Rincewind ist Absolvent der unsichtbaren Universität, doch er hat sie nicht etwa als ausgebildeter Zauberer verlassen, sondern nur mit einem einzigen Zauberspruch, der tief in seinem Inneren ruht, und dessen Folgen nicht mal Rincewind selbst kennt. So kommt der Möchtegern - Zauberer von einer gefährlichen Situation in die nächste. Denn der Tod hatte beschlossen, Rincewind muss sterben. Doch das ist leichter gesagt, als getan, denn er entkommt dem Tod stets durch sein hohes Maß an Naivität, Dummheit und nicht zuletzt Glück. Und am Ende treibt er es sogar so weit, das er beinahe vom Rand der Scheibenwelt fällt... Fazit
Das erste Buch in der dreiunddreißig Bände fassenden Chronik der Scheibenwelt.

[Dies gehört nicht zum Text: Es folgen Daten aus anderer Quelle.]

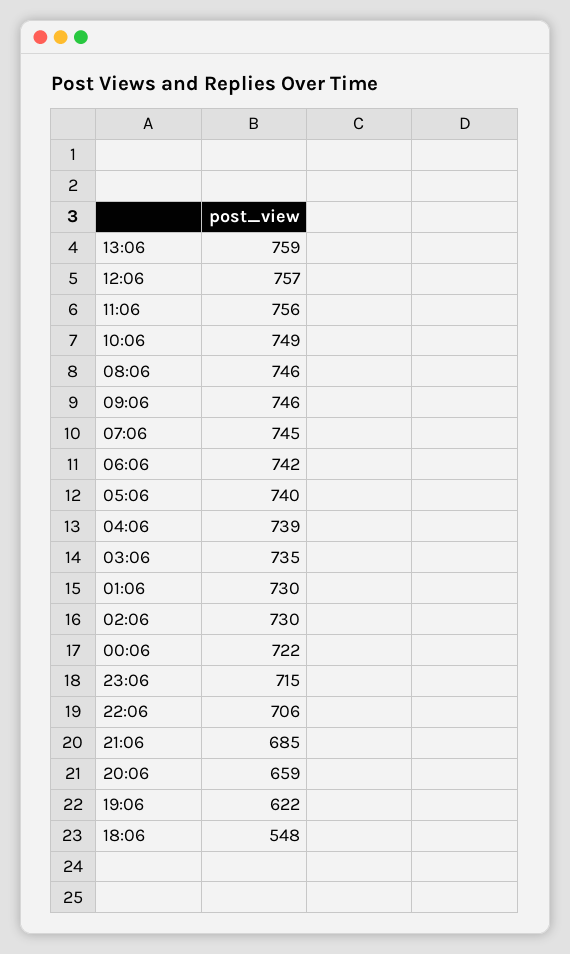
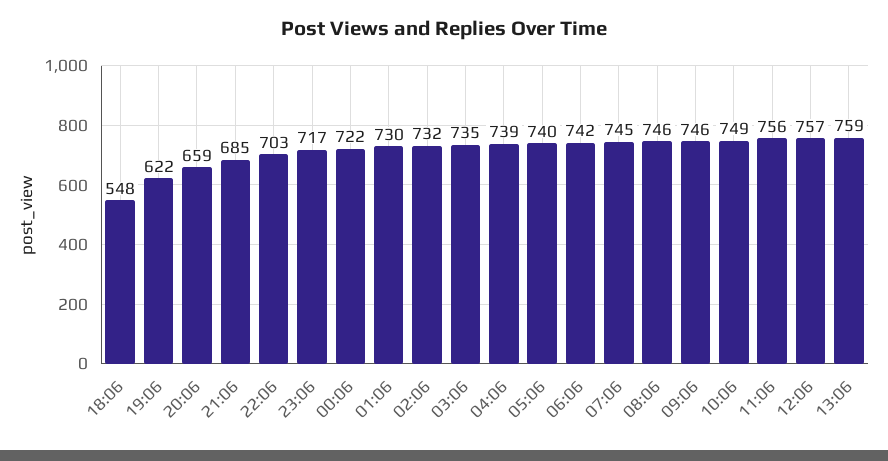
  {
    "13:06": 759,
    "12:06": 757,
    "11:06": 756,
    "10:06": 749,
    "08:06": 746,
    "09:06": 746,
    "07:06": 745,
    "06:06": 742,
    "05:06": 740,
    "04:06": 739,
    "03:06": 735,
    "01:06": 730,
-   "02:06": 730,
+   "02:06": 732,
    "00:06": 722,
-   "23:06": 715,
+   "23:06": 717,
-   "22:06": 706,
+   "22:06": 703,
    "21:06": 685,
    "20:06": 659,
    "19:06": 622,
    "18:06": 548
  }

Man erfährt viel über die Scheibenwelt und ihre Bewohner, über die Schildkröte
die sie trägt, und warum man gar nicht von der Scheibenwelt fallen kann. In
diesem ersten Teil findet man bei weitem nicht soviel Ironie und Witz wie in
späteren Pratchett - Büchern, aber für Fantasy Fans trotzdem sehr lesenswert.